Однако водка и хорошая еда звали к себе.
Успокоившись и обдумав все происшедшее, стали опять усаживаться к очагу.
На этот раз Косчэ-Ханидо упрашивать не пришлось. Он знал, что прощен, и сам вернулся на свое место.
— Ну, говори, дальше что было, — сказал Куриль.
— Расскажу. Только вам еще сильней не понравится это…
— Ничего, и к горькому привыкают. А мы привыкли.

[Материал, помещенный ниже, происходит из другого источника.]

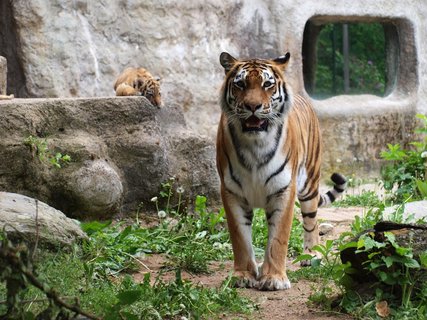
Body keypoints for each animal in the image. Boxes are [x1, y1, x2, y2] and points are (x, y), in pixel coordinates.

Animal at [217, 52, 348, 290]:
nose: (253, 106)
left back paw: (311, 255)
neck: (255, 145)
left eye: (267, 84)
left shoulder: (284, 189)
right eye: (240, 84)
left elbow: (278, 238)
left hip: (309, 184)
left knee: (312, 221)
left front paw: (274, 278)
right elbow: (240, 238)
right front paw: (243, 275)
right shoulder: (232, 192)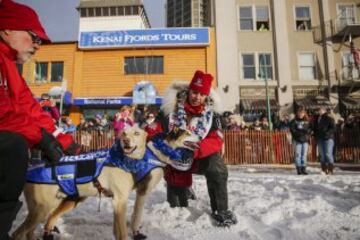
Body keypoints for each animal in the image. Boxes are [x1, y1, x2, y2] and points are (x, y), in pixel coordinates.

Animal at [12, 125, 197, 240]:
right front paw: (136, 233)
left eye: (137, 133)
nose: (199, 135)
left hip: (64, 202)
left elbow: (119, 228)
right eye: (187, 132)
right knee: (19, 233)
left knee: (47, 221)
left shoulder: (119, 201)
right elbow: (134, 220)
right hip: (42, 209)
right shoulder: (135, 195)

— Вором меня назвал первым отец. Потом мать. Потом я был собакой, которую надо без конца бить, был чертом, двуногим волком — кем только не был. Страшно мне было. Тордох тогда был по-летнему широко расставлен — и низкая ровдуга давила меня. Опозоренным ама и энэ я боялся в глаза смотреть.
Вторую ночь я спал, как собака, на нарте… Но я об аркане не думал: трех оленей у Тинальгина нет — я расплатился с ним. Но надо было вылезать из грязной топи. И я придумал: надо найти оленей, отбившихся от табуна, и скорее гнать к Тинальгину. Жадный старик обрадуется и что-то подарит. Двух-трех оленей, думал, подарит. Подарок мы не возьмем, но будем считать, что взяли. Ама [96] согласился. И я пригнал к нему этих оленей.
Гнал бегом, запалил их так, что они чуть не на брюхах ползли. Тинальгину сказал, что пришлось от волков отбиваться, затем сказал, чтобы побольше подарок был. Что было со стариком! Изругал пастухов последними словами, меня накормил, велел высушить мои кулубэ [97], которые я намочил в болоте, а мне предложил лечь в его спальный мешок, сшитый из волчьих шкур. Но я только поел у него. А оленей он мне не дал. Только велел отвезти меня. Я, однако, сказал, что приучен ходить и бегать. Но тут Тинальгин что-то засуетился и вдруг изменил решение. "Послезавтра, — сказал, — приезжай с отцом на двух пустых нартах. Дам шкур на одежду, много мяса дам и оленя прирученного".
— Мы взяли, — вздохнув, сказал за сына Нявал. — Побоялись, что старик сам привезет подарок, увидит у нас лишнее мясо и разгадает правду. Привезли… Много он что-то дал: обещал одного, а дал двух быков, молодых…
— Неужели взяли? — переспросил испуганно Пурама.
Косчэ-Ханидо прищурился, улыбнулся:
— Мне ведь Тинальгин еще и ружье подарил, сын его Оппар подарил новенькое копье…
— Что Ниникай скажет на это? — спросил Куриль.
— Нет, — ответил за него Косчэ-Ханидо, — правильно никто не может сказать — ни ама Куриль, ни родной ама. За что он нас так одарил? За сотню оленей?.. Нет. За это Тинальгин только накормил меня и предложил полежать в его спальном мешке, пока штаны мои высохнут.
Все взрослые насторожились: у Косчэ-Ханидо была своя тайна, о которой не знали ни мать, ни отец. А чуть захмелевший Куриль насторожился по-своему — с чуть заметной улыбкой: все это становилось забавным, как сложный, хитро придуманный рассказ сказителя-ловкача.